§ 文書セクション:
有村撮影前に、海外の似たようなジャンルの映画を観させていただきました。でも私が演じた比呂美は、完全なZQNではなく、ZQNと人間が半々だったので、さじ加減が難しくて。佐藤(信介)監督やアクション部の人たちと一緒に、このシーンでは人間の比率が高いのか? ここはZQNの方が高いのか、猫パンチの仕方、猫缶を食べる仕草とか、ひとつずつ話し合って、作っていきました。猫缶を食べるくらいだから、気分は猫っぽいのかなって想像しながら(笑)。ペットではないけど、(大泉洋が演じる主人公の)英雄にとって、比呂美はなんかほっとけない、かわいらしい存在になったらいいなあと思って、演じていました。
有村夏のものすごく暑い時期の撮影でしたが、韓国のスタッフさんたちも、エキストラの方も、たくさん参加してくださいました。言葉が違うので、フラストレーションがたまることもあったかと思うんですけど、みなさん最後までしっかりとつきあってくださって。作品を作る上で、国籍って関係ないんだな、いつでもひとつになることができるんだなって感じられました。私にとっては初めての海外ロケでしたが、すごく楽しめました。
――偶然出会い、行動をともにすることになる、主人公・英雄との関係性については、どう捉えましたか?
有村最初は頼りなさげな感じがしていたけど、英雄さんと神社で話したときに、たぶん比呂美は救われたんだと思います。比呂美はきっと、友人関係もうまくいかないし、いつ死んでもいいかなって思っていたところに、英雄さんが現れて。いろいろ話していくうちに、英雄さんも(人生が)うまくいっていないような、自分と似たところのある人だなって、通じるものを感じたんだと思います。自分がZQNに感染したかもしれないと話しても、一緒に逃げてくれると言ってくれて。この人だったら、守ってくれるかもしれないって、英雄さんの存在を大きく感じたのは、神社からでしたね。それからは背負って運んでくれたり、猫缶を食べさせてくれたり、一生懸命守ってくれようとして、一緒に寄り添ってくれて。カッコよかったですね。
作品世界により踏み込むことができるようになった
有村原作を読ませていただいて、比呂美という女の子がどういう過去を持っていたかということをすごく考えました。2年前に撮影した作品ですが、実際に比呂美の過去が描かれるのはほんの一瞬だったので、瞬発的な部分でどう勝負できるかな? とずっと思っていました。

§ 問題文:
上記のインタビューで、比呂美を演じる際に「さじ加減が難しくて」と述べられているのはなぜですか。本文に示された理由を説明してください。

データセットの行
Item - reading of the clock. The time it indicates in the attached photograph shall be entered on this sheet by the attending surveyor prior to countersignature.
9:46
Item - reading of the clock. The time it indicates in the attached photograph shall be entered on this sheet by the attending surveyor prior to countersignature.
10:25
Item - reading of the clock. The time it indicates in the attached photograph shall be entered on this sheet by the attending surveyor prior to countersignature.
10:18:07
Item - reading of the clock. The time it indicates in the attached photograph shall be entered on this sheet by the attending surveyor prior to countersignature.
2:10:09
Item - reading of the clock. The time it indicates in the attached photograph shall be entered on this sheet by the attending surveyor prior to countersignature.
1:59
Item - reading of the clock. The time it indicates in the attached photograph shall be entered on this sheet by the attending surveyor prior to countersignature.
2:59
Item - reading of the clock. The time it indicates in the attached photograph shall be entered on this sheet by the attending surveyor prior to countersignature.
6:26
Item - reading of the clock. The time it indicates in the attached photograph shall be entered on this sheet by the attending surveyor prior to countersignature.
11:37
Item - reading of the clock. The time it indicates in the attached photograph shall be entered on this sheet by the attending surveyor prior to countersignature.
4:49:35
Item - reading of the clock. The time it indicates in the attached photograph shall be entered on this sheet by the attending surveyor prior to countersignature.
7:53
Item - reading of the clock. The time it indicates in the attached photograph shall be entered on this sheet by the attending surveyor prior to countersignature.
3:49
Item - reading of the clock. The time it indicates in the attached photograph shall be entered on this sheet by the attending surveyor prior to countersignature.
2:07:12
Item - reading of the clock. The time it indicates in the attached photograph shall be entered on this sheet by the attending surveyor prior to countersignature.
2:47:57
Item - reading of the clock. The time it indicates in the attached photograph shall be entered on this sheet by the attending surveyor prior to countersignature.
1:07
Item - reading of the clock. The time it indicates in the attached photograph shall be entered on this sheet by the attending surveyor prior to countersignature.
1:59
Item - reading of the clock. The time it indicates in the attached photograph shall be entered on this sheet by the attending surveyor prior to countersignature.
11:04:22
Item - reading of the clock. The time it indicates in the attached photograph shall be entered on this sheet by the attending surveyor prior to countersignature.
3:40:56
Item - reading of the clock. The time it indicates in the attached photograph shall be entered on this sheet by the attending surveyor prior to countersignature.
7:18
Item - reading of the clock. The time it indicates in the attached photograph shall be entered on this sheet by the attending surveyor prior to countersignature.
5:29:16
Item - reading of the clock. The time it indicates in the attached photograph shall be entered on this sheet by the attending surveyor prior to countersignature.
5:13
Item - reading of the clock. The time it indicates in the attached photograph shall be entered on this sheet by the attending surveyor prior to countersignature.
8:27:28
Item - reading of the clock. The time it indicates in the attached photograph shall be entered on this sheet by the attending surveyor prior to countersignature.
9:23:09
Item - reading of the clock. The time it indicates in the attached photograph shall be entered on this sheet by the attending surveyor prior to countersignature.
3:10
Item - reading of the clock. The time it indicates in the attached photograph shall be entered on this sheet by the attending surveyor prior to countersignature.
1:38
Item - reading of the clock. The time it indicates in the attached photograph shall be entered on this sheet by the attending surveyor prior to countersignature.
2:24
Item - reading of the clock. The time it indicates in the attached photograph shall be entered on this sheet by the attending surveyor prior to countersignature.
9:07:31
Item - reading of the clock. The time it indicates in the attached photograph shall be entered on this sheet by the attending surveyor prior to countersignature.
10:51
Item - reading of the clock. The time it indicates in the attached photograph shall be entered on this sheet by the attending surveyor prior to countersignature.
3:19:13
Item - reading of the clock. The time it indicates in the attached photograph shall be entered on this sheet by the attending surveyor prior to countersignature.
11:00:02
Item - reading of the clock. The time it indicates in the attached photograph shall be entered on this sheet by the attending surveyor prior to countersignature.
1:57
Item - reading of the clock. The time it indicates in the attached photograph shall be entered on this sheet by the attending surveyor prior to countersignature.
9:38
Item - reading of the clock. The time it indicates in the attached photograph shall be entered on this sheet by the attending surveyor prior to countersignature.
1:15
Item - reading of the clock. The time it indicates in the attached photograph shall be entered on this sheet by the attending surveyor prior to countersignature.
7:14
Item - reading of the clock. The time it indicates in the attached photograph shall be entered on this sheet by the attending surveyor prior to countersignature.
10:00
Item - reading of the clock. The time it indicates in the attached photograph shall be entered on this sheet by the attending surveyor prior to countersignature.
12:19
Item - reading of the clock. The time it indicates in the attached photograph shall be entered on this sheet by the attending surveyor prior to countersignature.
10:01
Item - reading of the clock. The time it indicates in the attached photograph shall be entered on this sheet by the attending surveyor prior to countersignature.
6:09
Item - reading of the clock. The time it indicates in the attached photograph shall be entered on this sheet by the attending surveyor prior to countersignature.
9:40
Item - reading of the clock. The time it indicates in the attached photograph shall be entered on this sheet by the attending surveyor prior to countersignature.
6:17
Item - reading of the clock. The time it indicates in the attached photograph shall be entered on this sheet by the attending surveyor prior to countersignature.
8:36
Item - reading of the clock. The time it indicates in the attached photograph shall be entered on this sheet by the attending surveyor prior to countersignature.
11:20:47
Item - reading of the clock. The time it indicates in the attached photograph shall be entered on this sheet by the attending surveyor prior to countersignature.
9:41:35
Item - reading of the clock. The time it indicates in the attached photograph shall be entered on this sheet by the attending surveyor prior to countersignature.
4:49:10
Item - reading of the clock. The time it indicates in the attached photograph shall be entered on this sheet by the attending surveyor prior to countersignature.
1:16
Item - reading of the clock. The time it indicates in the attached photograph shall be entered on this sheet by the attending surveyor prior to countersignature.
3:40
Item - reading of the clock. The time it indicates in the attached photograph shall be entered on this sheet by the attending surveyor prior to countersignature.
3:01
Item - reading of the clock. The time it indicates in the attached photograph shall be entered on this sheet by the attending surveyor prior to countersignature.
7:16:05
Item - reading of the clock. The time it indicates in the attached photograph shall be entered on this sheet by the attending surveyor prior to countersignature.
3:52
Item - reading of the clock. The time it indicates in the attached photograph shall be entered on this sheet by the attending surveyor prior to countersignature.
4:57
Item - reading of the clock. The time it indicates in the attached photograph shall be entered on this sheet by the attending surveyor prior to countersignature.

§ 解答:
比呂美は完全なZQNではなく、ZQNと人間が半々の存在だったためです。そのため、場面ごとに人間とZQNのどちらの比率が高いのかを見極めて演じる必要がありました。